A monthly book study by Amy McGehee-Lee

festival bookFestivals of the Year:
A Workbook for Re-enlivening the Christian Festive Cycle

by Roger Druitt


The significance of a loaf is beyond what I could have imagined. Lammas is a new festival for me and meeting it through Druitt’s chapter has helped me realize the underlying meaning for some of the symbols I have seen over and over again, but never truly grasped. Bread and/or the loaf are full of meanings I had never fully realized.

Druitt tells us, “What we have gained in insight and moral substance through the St. John festival may now be ‘harvested green’; for it really needs the time until Michaelmas to become fully ripe before being taken into earthly or spiritual action. But as green corn, not yet mature, it may be made into ‘soul bread’ and offered in our heart as on a personal altar.” Druitt describes the offering as our own personal communion that can take place alongside an outer Eucharist.

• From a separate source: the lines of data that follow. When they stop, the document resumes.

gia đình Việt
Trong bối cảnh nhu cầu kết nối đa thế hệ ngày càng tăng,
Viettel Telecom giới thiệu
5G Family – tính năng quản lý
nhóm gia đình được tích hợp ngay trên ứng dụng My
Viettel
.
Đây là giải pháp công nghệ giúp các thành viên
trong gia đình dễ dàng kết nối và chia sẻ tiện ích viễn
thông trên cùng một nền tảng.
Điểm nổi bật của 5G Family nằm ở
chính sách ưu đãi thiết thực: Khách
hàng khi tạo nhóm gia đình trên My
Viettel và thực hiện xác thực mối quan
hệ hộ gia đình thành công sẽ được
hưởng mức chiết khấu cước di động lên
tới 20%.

Druitt returns to one of the recurring themes throughout the book when he talks about the need for us to care for Earth. We are no longer children to continually take from the mother’s resources, but moving into adulthood and able to give back and tend to our mother.

The author tells us that Lammas is a “Christening of the relationship between Heaven and Earth expressed in the human being and his image as harvest loaf.” He then shows us through biblical references how the tradition regarding bread is woven throughout the Old and New Testaments. He brings to light the theme of Christ being the bread of life. He talks about the bread allowing something outside of us, the sacrifice Christ made, being made a part of us through the taking of communion. He says that through this process, the sacrifice is allowed to be “taken into the nature of our metabolism.”

Another concept in this chapter I found deeply interesting is the evolution of sacrifice. Druitt brings the evolution of sacrifice throughout the world’s history, to our attention, pointing out that we have moved from human to animal to plant and at some future time questions as to whether we could move to mineral sacrifice. I had never considered this and find it illuminating.

In regard to creating our festival, Druitt gives us ideas such as walking a cornfield and studying the ears of corn. I especially like the idea of baking some fresh corn, setting another part of that to ripen and become part of our annual food supply by harvesting the seeds for use next year. Druitt brings to light that this is symbolic of the trinity or threefoldness (celebrating past, present and future).

Lammas is becoming a new way for me to look at the harvest, what it can represent and how I can bring sustenance to the Earth through interaction with my community and spiritual contemplation. I will continue to strive to understand how what has grown and harvested, can be sacrificed and transformed into something that can bring new life to both nature and spirit.